All this reminded me of an evening I spent recently on a panel convened by Baltimore Quakers. Their view was even less flattering: The press is lazy, superficial and owned by the Establishment, Democrat or Republican. It has become a propaganda arm of the government. By failing to adequately cover the carnage of war in Iraq and by buying into the Bush administration's views - by fearing challenges to its patriotism - the press has culpability for an unnecessary war. Forget about tropes. The press has essentially been lobotomized.

That night I could comfort myself with the thought that when you're attacked from both sides, maybe you're in the middle.

But taking that pathetically easy way out has been harmful over time.

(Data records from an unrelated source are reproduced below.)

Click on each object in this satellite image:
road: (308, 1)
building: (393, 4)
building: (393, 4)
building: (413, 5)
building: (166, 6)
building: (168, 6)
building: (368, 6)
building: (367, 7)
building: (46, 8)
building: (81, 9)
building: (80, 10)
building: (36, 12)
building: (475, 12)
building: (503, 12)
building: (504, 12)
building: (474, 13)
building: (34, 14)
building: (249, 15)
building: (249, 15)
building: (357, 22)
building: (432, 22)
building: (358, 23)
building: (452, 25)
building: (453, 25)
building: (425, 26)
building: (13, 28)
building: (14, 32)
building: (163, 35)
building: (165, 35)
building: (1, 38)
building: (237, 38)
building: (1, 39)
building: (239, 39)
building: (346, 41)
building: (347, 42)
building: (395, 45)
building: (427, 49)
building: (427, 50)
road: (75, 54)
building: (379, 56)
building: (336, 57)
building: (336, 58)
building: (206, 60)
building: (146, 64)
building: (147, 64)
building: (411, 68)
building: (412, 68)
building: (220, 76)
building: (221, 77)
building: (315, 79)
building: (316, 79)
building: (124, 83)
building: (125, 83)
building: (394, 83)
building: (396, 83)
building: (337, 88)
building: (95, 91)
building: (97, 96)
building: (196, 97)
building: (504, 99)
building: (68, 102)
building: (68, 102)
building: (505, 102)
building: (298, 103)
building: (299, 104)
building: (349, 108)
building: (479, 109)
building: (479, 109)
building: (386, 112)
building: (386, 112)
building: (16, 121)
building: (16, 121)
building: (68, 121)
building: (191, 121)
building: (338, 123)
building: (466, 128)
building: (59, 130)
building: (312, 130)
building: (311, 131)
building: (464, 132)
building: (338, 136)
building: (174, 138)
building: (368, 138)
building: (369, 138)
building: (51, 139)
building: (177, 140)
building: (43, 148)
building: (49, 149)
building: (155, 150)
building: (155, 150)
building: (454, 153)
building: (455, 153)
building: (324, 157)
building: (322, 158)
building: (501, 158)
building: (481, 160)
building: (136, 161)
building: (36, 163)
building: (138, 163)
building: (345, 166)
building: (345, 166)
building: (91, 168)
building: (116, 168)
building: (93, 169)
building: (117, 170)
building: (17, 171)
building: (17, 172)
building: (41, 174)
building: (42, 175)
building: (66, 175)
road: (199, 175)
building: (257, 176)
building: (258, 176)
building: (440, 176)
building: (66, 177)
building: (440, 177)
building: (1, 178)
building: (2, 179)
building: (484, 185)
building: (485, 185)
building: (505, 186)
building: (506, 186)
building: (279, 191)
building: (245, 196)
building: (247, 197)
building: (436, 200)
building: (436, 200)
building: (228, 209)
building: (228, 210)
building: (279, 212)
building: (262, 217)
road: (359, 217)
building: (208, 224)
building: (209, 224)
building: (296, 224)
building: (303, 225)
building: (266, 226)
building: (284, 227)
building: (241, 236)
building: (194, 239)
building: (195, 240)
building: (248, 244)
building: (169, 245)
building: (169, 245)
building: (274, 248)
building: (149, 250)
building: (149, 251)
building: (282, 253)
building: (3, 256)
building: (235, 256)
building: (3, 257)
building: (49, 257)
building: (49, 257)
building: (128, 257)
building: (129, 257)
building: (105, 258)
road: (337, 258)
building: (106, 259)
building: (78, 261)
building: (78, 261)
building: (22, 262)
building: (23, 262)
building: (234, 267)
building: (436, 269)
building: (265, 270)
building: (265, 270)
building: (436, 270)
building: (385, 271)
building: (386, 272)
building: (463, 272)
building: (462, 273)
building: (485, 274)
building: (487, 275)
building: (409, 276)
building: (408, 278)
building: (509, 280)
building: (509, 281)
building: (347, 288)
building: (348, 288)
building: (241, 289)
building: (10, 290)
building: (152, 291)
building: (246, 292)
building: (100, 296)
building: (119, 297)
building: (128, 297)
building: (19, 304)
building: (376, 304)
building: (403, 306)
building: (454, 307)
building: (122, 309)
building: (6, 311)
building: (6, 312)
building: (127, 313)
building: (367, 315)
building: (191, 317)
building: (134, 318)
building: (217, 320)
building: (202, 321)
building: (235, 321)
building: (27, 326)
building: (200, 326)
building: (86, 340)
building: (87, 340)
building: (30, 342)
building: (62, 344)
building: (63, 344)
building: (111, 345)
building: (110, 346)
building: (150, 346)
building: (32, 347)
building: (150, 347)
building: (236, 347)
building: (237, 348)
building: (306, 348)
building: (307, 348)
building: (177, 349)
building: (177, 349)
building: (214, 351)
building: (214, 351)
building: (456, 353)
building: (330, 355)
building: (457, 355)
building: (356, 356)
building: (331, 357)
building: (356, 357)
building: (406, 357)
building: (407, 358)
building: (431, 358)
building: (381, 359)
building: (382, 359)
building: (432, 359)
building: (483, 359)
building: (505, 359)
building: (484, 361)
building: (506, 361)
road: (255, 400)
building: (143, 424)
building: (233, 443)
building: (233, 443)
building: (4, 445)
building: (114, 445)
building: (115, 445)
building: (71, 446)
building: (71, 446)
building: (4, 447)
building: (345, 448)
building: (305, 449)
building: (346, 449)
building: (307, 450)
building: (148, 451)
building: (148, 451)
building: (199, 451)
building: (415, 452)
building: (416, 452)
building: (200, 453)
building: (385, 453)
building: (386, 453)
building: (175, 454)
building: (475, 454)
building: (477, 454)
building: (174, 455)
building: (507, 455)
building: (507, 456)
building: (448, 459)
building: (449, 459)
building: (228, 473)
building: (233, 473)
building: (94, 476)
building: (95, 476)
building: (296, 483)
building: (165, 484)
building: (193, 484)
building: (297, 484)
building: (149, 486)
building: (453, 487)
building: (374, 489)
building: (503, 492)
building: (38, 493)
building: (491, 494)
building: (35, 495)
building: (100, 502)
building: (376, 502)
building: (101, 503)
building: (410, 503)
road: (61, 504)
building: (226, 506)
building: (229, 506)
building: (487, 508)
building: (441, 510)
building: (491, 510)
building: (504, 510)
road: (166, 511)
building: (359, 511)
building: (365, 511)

I fear that people are unaware, by and large, that reporters have always understood they are subject to tropes (or something akin to them) and need editors who will ruthlessly spike the toxic intrusions. Until recently, newspapers were a bit like political candidates who don't respond to opponents - and consequently find themselves defined by their critics.

We live in a world of spin and information overload, so the consumer of news faces an enormous challenge. Even the professional fact-checkers (the trope police?) have been challenged. So how is the poor, harried voter to sort things out? Not easily.

But that's voters' job. For the most part, they succeed well enough: They're weeding out the bias - which I insist is inadvertent in good newspapers, not some vast liberal conspiracy. It's just a massive diversion to make liberal bias into such a consuming preoccupation - or to bail out on your responsibility by joining the liberal bias industrial complex.

It takes some effort to be an adequately informed citizen. And, of course, the many new iterations of "the media" should help, not hinder. Some do, some don't. Consumers will become increasingly adept at discerning the difference. I'm personally left to conjure with that trope thing. It sounds like a version of interstellar communication through crystal sets secretly implanted in dental work, there to keep the brain focused on its liberal mission.

Oops, gotta go. I'm having my filings checked.

C. Fraser Smith is news director for WYPR-FM. His column appears Sundays.